Die beiden Todesfälle ereigneten sich fast zwei Jahre nach der Havarie vom 24. November 2021, bei der vermutlich 31 Menschen starben, von denen 27 tot geborgen werden konnten. Doch auch in den vergangenen Monaten häufen sich die Todesfälle, darunter eine Havarie mit sechs Todesopfern am 12. August 2023 (siehe hier und hier).
„Mindestens 18 Menschen sind in den letzten vier Monaten zwischen Calais und Dünkirchen gestorben, sechs in den letzten zehn Tagen, zwei an diesem Nachmittag“, schrieb Utopia 56 am Tag der neuerlichen Havarie: „Ertrunken bei einem Überquerungsversuch oder in einem Gewässer beim Versuch, sich zu waschen, überfahren oder von einem LKW auf der Autobahn gestürzt, erstochen bei einer Abrechnung oder im Streit um eine Mahlzeit, oder indem jemand seinem Leben ein Ende setzte – all diese Szenen von Gewalt und Leid haben sich in den letzten Monaten ereignet.“ Und weiter: „Seit Jahren kommt es alle paar Tage zu Räumungen, Gewalt ist an der Tagesordnung, ein Todesfall folgt dem anderen, aber nichts ändert sich. Nachdem wir den Sturm überstanden haben, kommt der Winter und jeder Tag wird gefährlicher.“
Am Tag der Havarie gelangte ein anderes Boot mit 38 Passagier_innen nach Großbritannien.

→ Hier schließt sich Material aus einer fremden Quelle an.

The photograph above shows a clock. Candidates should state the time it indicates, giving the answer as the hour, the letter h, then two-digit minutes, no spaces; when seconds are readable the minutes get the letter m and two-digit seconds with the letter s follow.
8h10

Während der vorausgegangenen Schlechtwetterperiode hatten im November nur an zwei Tagen überhaupt Boote übersetzen können, so zwölf Boote mit 615 Menschen am 12. November und sieben Boote mit 356 Menschen am 16. November. Insgesamt haben seit Jahresbeginn etwa 27.700 Bootspassagier_innen übergesetzt, knapp so viele wie im Gesamtjahr 2021 und rund ein Drittel weniger als im Jahr 2022. Seit September nimmt die Zahl der Passagen gemessen am Vorjahr deutlich stärker ab, während ungewöhnlich viele Menschen in den nordfranzösischen Camps unter katastrophalen Bedingungen ausharren.